[JOB A] Retype the stretch of the discussion on math teaching from "This is a thought" through "and above interest.".
[JOB B] Translate this sentence from the discussion on math teaching into Spanish: "I think from young children to adults, the implicit learning moments would be more engaging."
[JOB C] In the discussion on math teaching, list each term the first paragraph uses to refer to learners.

[DOCUMENT SECTION]
※ ※ ※

This is a thought provoking post. Thank you. Does age of the student matter? I am unfamiliar with the study you cite, but I would love to know how old those subjects were. My gut: age does not matter. I think from young children to adults, the implicit learning moments would be more engaging. But I would interested to know what the data say

“Kim concludes that “stories are interesting to the extent that they force challenging but resolvable inferences on the reader” (p. 67). So consider a design principle for your math classes or math curriculum: “Ask students to make challenging but resolvable inferences before offering them those resolutions.” Start with estimation and invention, both of which offer cognitive benefits over and above interest.

※ ※ ※

[DATA TO EXAMINE]

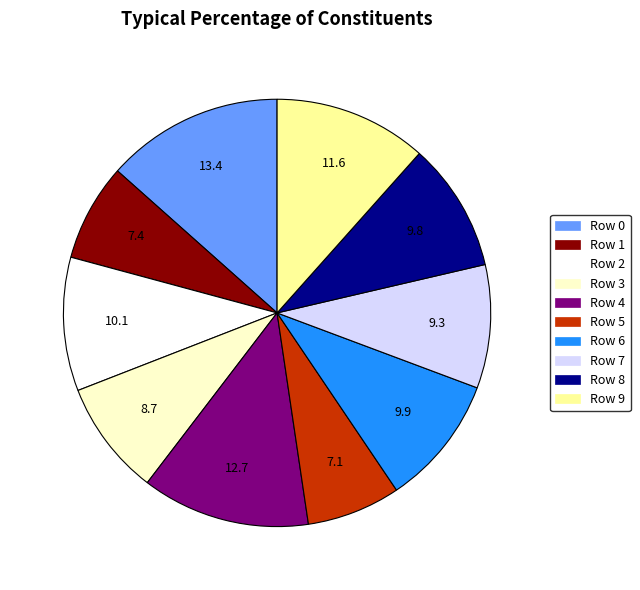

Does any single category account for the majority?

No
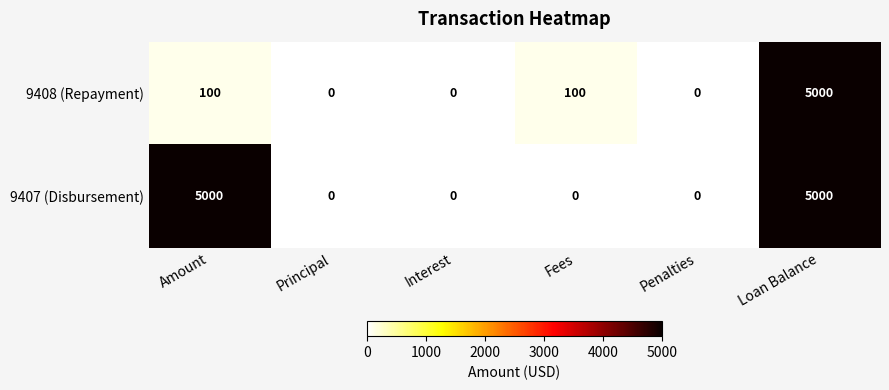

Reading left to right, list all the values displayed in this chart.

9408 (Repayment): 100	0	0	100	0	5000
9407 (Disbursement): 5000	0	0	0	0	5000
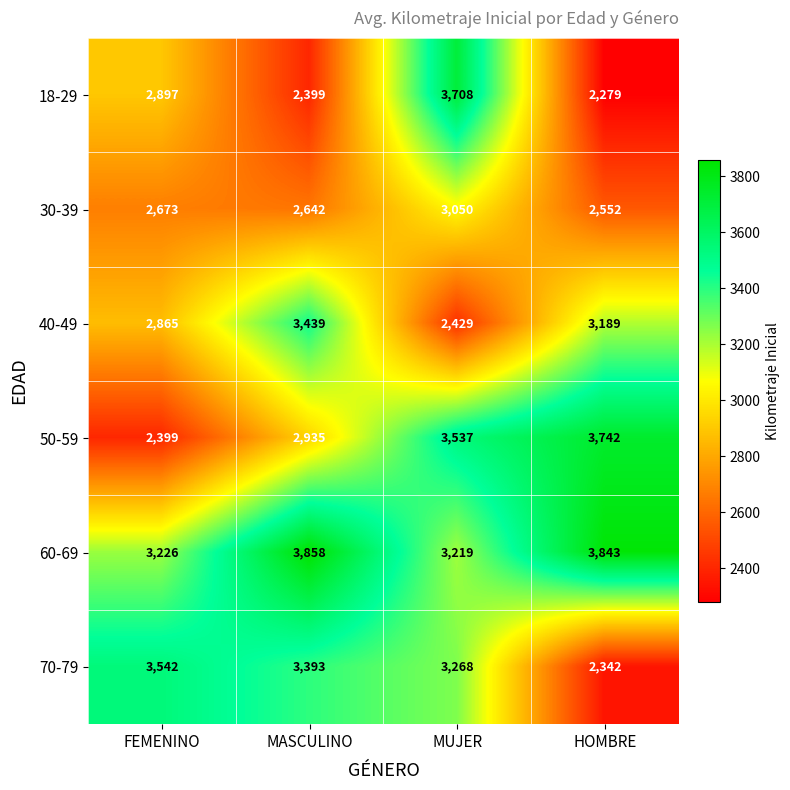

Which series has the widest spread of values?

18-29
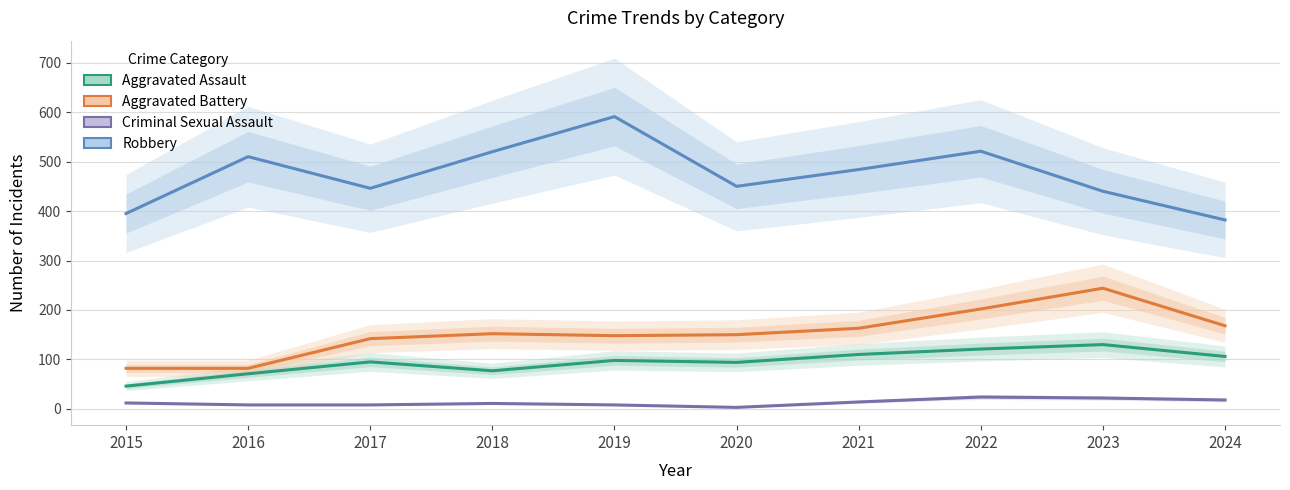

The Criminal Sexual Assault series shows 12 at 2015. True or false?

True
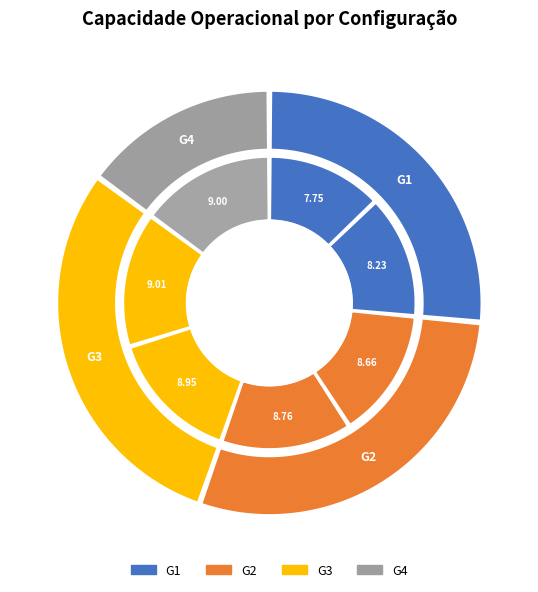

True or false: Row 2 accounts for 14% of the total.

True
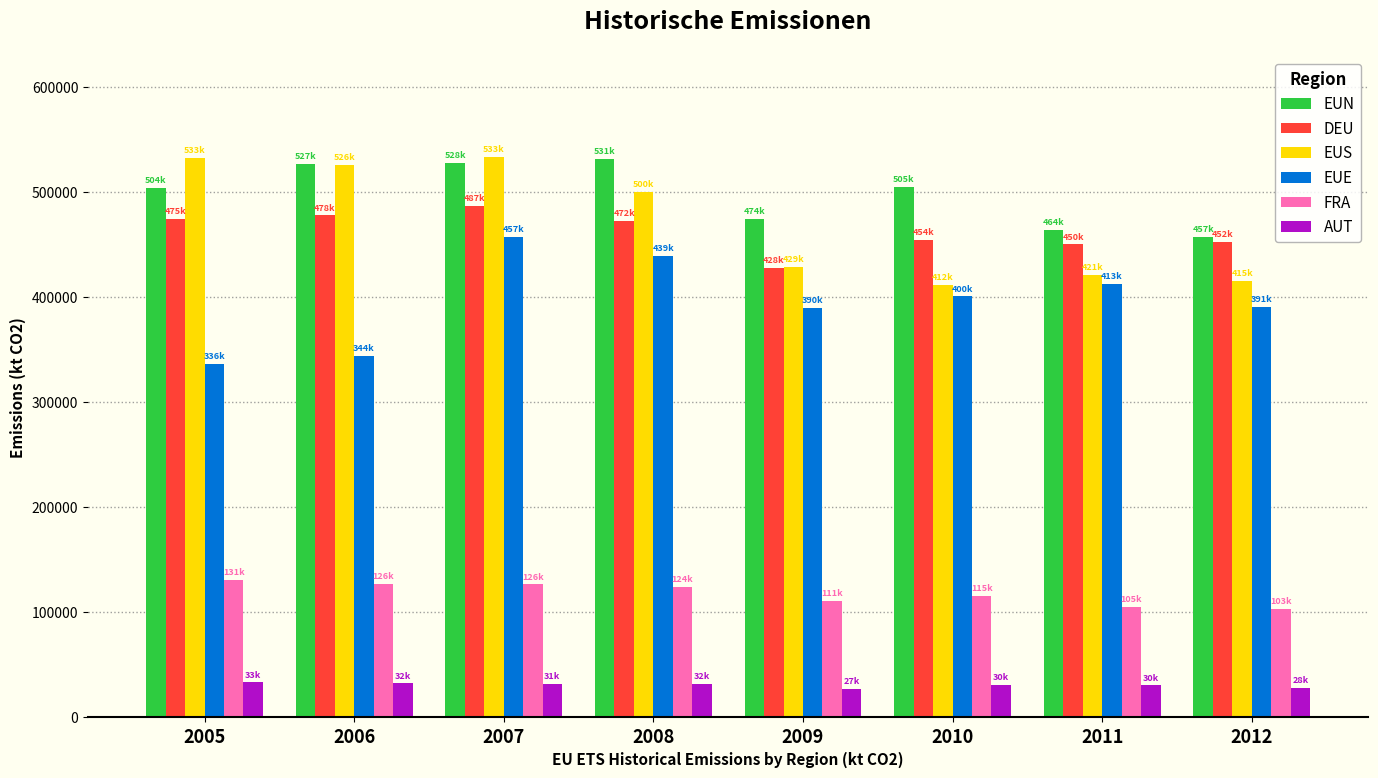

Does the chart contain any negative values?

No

※ ※ ※

[TASK OUTPUT A]
This is a thought provoking post. Thank you. Does age of the student matter? I am unfamiliar with the study you cite, but I would love to know how old those subjects were. My gut: age does not matter. I think from young children to adults, the implicit learning moments would be more engaging. But I would interested to know what the data say

“Kim concludes that “stories are interesting to the extent that they force challenging but resolvable inferences on the reader” (p. 67). So consider a design principle for your math classes or math curriculum: “Ask students to make challenging but resolvable inferences before offering them those resolutions.” Start with estimation and invention, both of which offer cognitive benefits over and above interest.

[TASK OUTPUT B] Creo que, desde los niños pequeños hasta los adultos, los momentos de aprendizaje implícito serían más atractivos.

[TASK OUTPUT C]
- the student
- those subjects
- young children
- adults